Le refuge du Toubkal date de 1938
L'histoire de ce refuge est étroitement liée au développement du tourisme de montagne dans la région. Se doter d'une base au pied du versant nord du Toubkal où se reposer avant d'entamer l'ascension devient une nécessité. D'où sa construction en 1938 au pied de l'Ighibi-sud, à 3 207 m d'altitude. Il s'appelait d'abord refuge Louis Neltner, du nom du brillant géologue et alpiniste français, chargé à l'époque de dresser les cartes des massifs marocains. Il n'avait que 17 couchettes. Insuffisant pour héberger les touristes de montagne, surtout suisses et français, de plus en plus nombreux à partir de 1950, le refuge se dote d'une annexe de 12 lits supplémentaires. La réputation des montagnes du Haut-Atlas s'étend. En plus des Européens, Australiens, Américains y sont attirés.
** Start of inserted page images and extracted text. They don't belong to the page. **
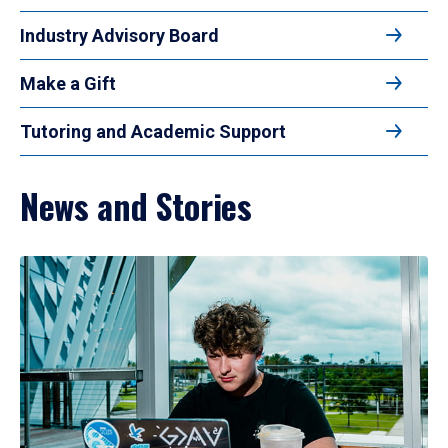
Industry Advisory Board
Make a Gift
Tutoring and Academic Support
News and Stories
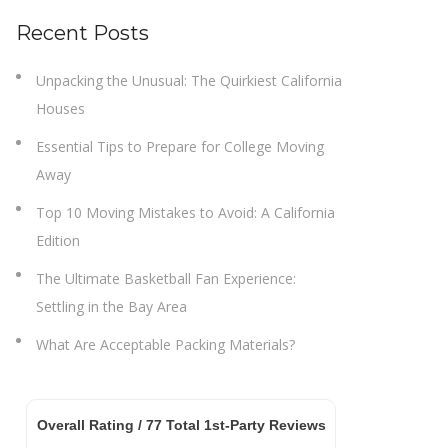
Recent Posts
Unpacking the Unusual: The Quirkiest California
Houses
Essential Tips to Prepare for College Moving
Away
Top 10 Moving Mistakes to Avoid: A California
Edition
The Ultimate Basketball Fan Experience:
Settling in the Bay Area
What Are Acceptable Packing Materials?
Overall Rating /
77
Total 1st-Party Reviews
De 1978 à 1998, la fréquentation passe de 2 000 nuitées à 5 000. Mais ce n'est qu'en 1987, quand la section du CAF de Casablanca est devenue, après la Seconde Guerre mondiale, gestionnaire des hébergements implantés au Maroc, qu'on lui a donné sa dénomination actuelle : Refuge du Toubkal. Il fut restructuré en 1997, et, le 22 novembre 1999, ouvert au public tel qu'il se présente aujourd'hui
Dans l'Atlas, communauté et espace s'enchevêtrent
«L'Atlas chante car ses montagnes sont humanisées. Où que vous allez, vous rencontrez les empreintes des hommes. Si bonheur il y a, c'est que les montagnards vivent en parfaite adéquation avec leur montagne, comme d'ailleurs les nomades avec leur steppe. Prenons l'exemple de ces terrasses qui descendent en cascade jusqu'au torrent et qui offrent un paysage éblouissant : elles sont le fruit d'un labeur accumulé sur plusieurs générations. C'est la seule technique pour dompter la pente et lui arracher quelques mètres cultivables.
Maintenant si vous vous amusez à suivre les rigoles qui les alimentent en eau d'irrigation, vous découvrirez que chaque parcelle porte un nom, appartient à un ou plusieurs propriétaires, que les parcelles sont organisées en quartiers et que ces quartiers se réfèrent à des familles et à des lignages. De cette façon, l'espace et la communauté forment un tout enchevêtré. C'est en quelque sorte la communauté qui se projette dans l'espace. Si vous insistez et patientez, votre balade guidée vous fera découvrir une partie de la structure et de l'histoire de cette communauté. Vous pouvez dire la même chose de l'architecture des maisons, la structure des villages et des hameaux, la toponymie des lieux. En montagne l'espace vous parle. Il faut juste s'efforcer de l'écouter.» n
Mohammed Mahdi, professeur de sociologie rurale à l'Ecole nationale d'agriculture de Meknès. In : Montagnes marocaines, N° 11, 2003.